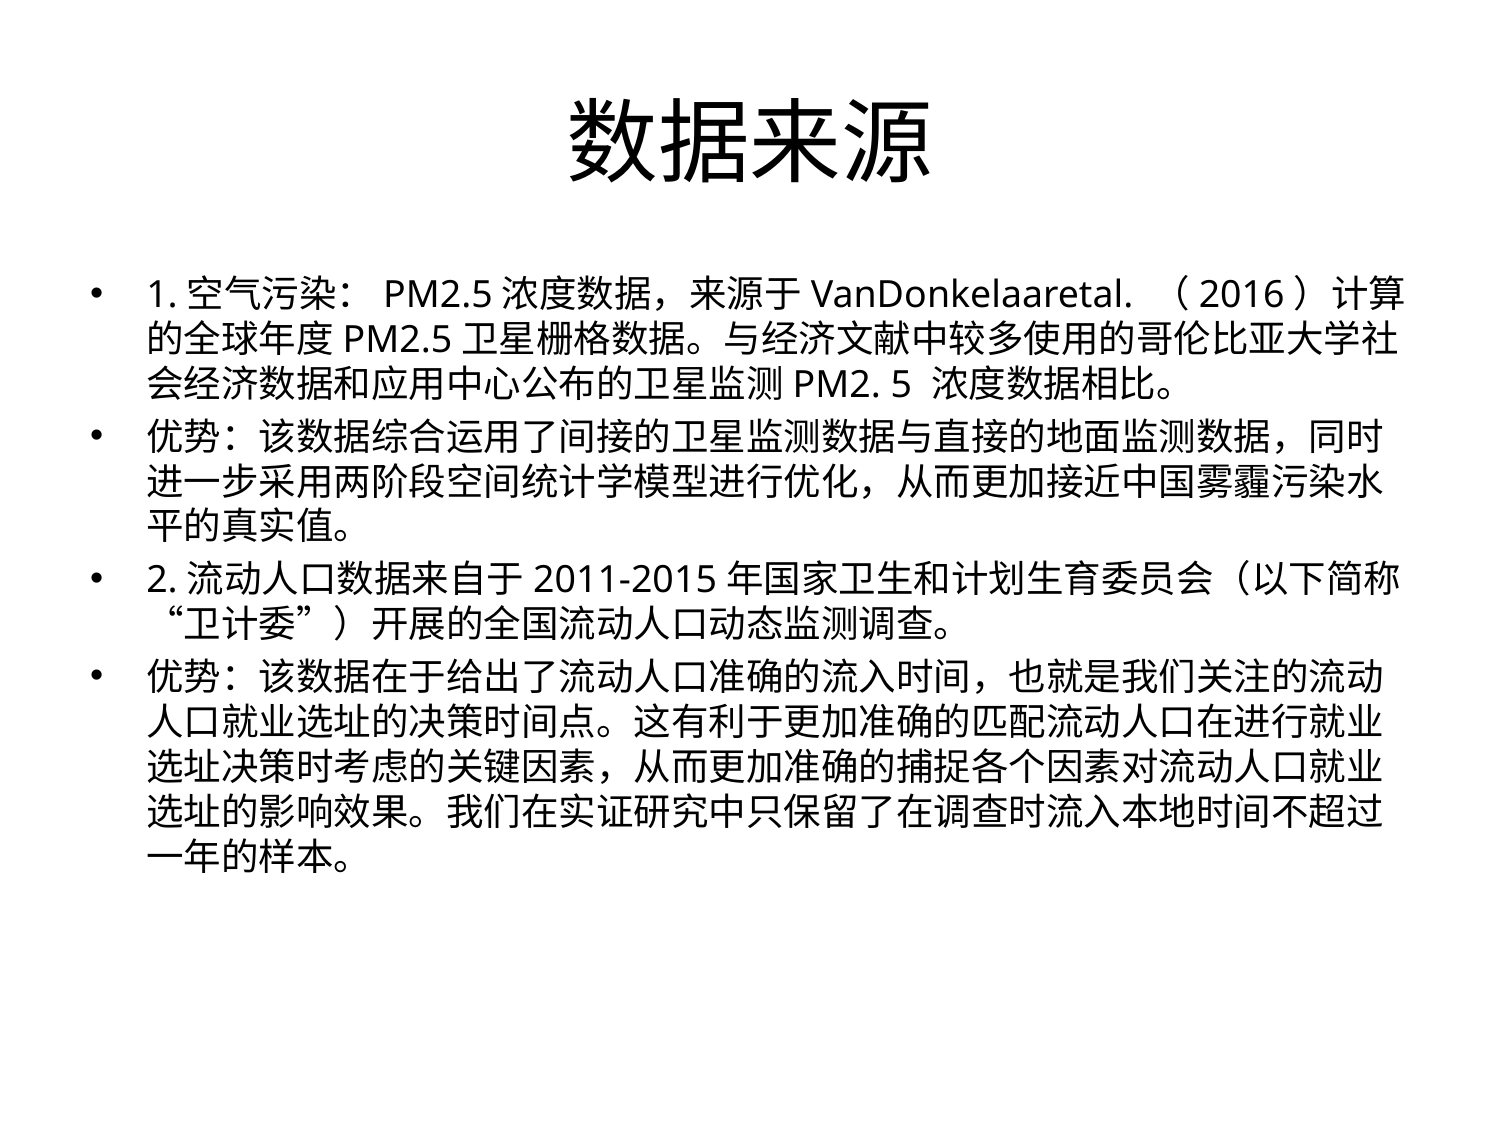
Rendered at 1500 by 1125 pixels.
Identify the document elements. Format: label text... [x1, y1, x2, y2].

title 数据来源 [75, 45, 1425, 233]
list 1.空气污染：PM2.5浓度数据，来源于VanDonkelaaretal. （2016）计算的全球年度PM2.5卫星栅格数据。与经济文献中较多使用的哥伦比亚大学社会经济数据和应用中心公布的卫星监测PM2. 5 浓度数据相比。 优势：该数据综合运用了间接的卫星监测数据与直接的地面监测数据，同时进一步采用两阶段空间统计学模型进行优化，从而更加接近中国雾霾污染水平的真实值。 2.流动人口数据来自于2011-2015年国家卫生和计划生育委员会（以下简称“卫计委”）开展的全国流动人口动态监测调查。 优势：该数据在于给出了流动人口准确的流入时间，也就是我们关注的流动人口就业选址的决策时间点。这有利于更加准确的匹配流动人口在进行就业选址决策时考虑的关键因素，从而更加准确的捕捉各个因素对流动人口就业选址的影响效果。我们在实证研究中只保留了在调查时流入本地时间不超过一年的样本。 [75, 262, 1425, 1005]
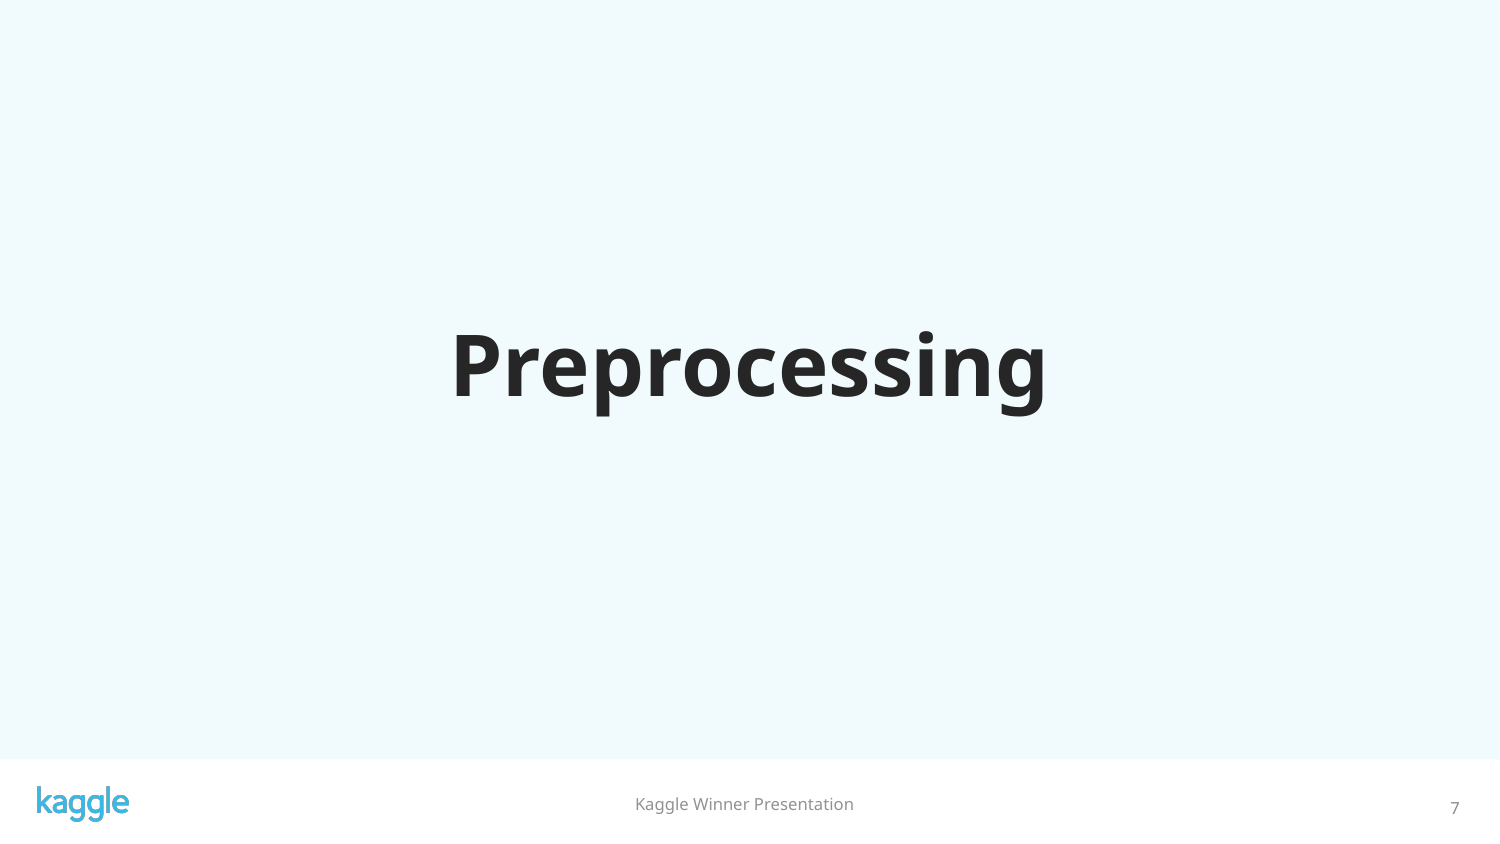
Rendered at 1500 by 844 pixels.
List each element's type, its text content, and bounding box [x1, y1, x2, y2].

text_box Preprocessing [360, 303, 1139, 421]
slide_number ‹#› [1137, 786, 1475, 832]
text_box [0, 0, 1500, 760]
picture [37, 786, 129, 822]
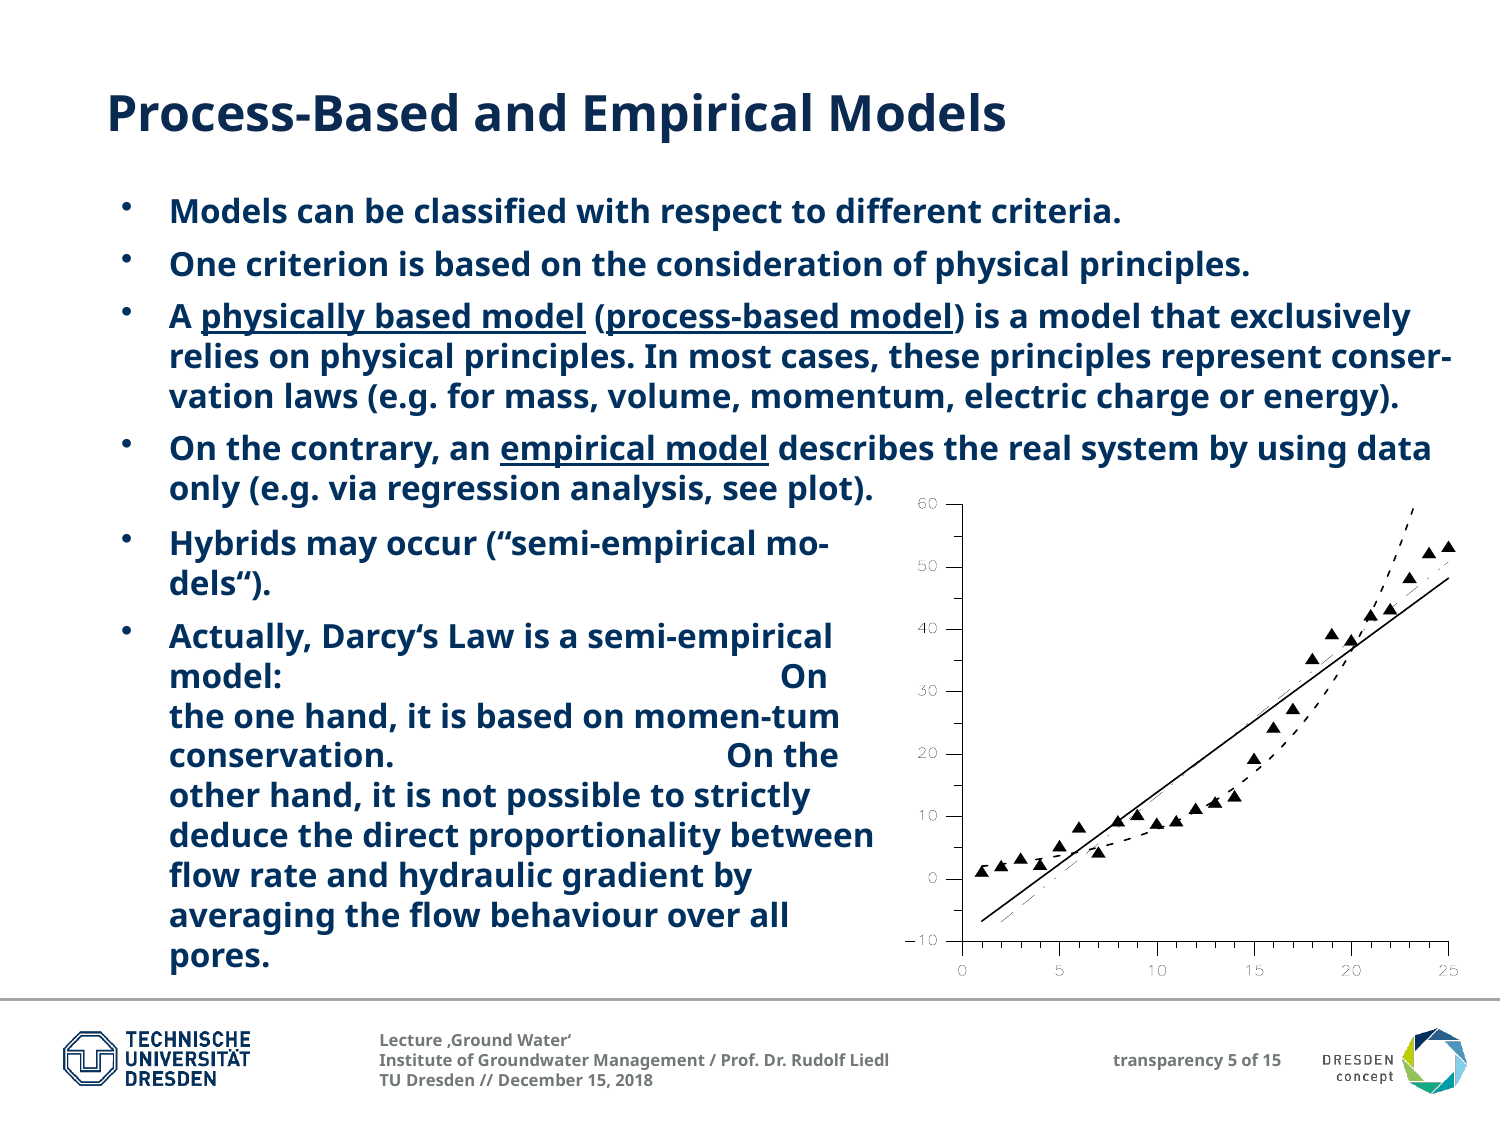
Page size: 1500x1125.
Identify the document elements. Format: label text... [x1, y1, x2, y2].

picture [1323, 1028, 1467, 1094]
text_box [902, 495, 1460, 981]
text_box Hybrids may occur (“semi-empirical mo-dels“). Actually, Darcy‘s Law is a semi-empirical model: On the one hand, it is based on momen-tum conservation. On the other hand, it is not possible to strictly deduce the direct proportionality between flow rate and hydraulic gradient by averaging the flow behaviour over all pores. [106, 515, 902, 982]
list Process-Based and Empirical Models [106, 88, 1406, 160]
picture [63, 1031, 250, 1086]
text_box Models can be classified with respect to different criteria. One criterion is based on the consideration of physical principles. A physically based model (process-based model) is a model that exclusively relies on physical principles. In most cases, these principles represent conser-vation laws (e.g. for mass, volume, momentum, electric charge or energy). On the contrary, an empirical model describes the real system by using data only (e.g. via regression analysis, see plot). [106, 183, 1483, 515]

════════════════

# [TASK DESCRIPTION]
The complete listing must be transcribed verbatim, and all pictures are to be omitted.

# [RESULT BELOW]
Rendered at 1500 by 1125 pixels.
Identify the document elements. Format: label text... [x1, y1, x2, y2].

title 数据来源 [75, 45, 1425, 233]
list 1.空气污染：PM2.5浓度数据，来源于VanDonkelaaretal. （2016）计算的全球年度PM2.5卫星栅格数据。与经济文献中较多使用的哥伦比亚大学社会经济数据和应用中心公布的卫星监测PM2. 5 浓度数据相比。 优势：该数据综合运用了间接的卫星监测数据与直接的地面监测数据，同时进一步采用两阶段空间统计学模型进行优化，从而更加接近中国雾霾污染水平的真实值。 2.流动人口数据来自于2011-2015年国家卫生和计划生育委员会（以下简称“卫计委”）开展的全国流动人口动态监测调查。 优势：该数据在于给出了流动人口准确的流入时间，也就是我们关注的流动人口就业选址的决策时间点。这有利于更加准确的匹配流动人口在进行就业选址决策时考虑的关键因素，从而更加准确的捕捉各个因素对流动人口就业选址的影响效果。我们在实证研究中只保留了在调查时流入本地时间不超过一年的样本。 [75, 262, 1425, 1005]
Rendered at 1500 by 844 pixels.
List each element's type, its text content, and bounding box [x1, y1, x2, y2].

text_box Preprocessing [360, 303, 1139, 421]
slide_number ‹#› [1137, 786, 1475, 832]
text_box [0, 0, 1500, 760]
picture [37, 786, 129, 822]
Page size: 1500x1125.
Identify the document elements. Format: label text... [x1, y1, x2, y2].

picture [1323, 1028, 1467, 1094]
text_box [902, 495, 1460, 981]
text_box Hybrids may occur (“semi-empirical mo-dels“). Actually, Darcy‘s Law is a semi-empirical model: On the one hand, it is based on momen-tum conservation. On the other hand, it is not possible to strictly deduce the direct proportionality between flow rate and hydraulic gradient by averaging the flow behaviour over all pores. [106, 515, 902, 982]
list Process-Based and Empirical Models [106, 88, 1406, 160]
picture [63, 1031, 250, 1086]
text_box Models can be classified with respect to different criteria. One criterion is based on the consideration of physical principles. A physically based model (process-based model) is a model that exclusively relies on physical principles. In most cases, these principles represent conser-vation laws (e.g. for mass, volume, momentum, electric charge or energy). On the contrary, an empirical model describes the real system by using data only (e.g. via regression analysis, see plot). [106, 183, 1483, 515]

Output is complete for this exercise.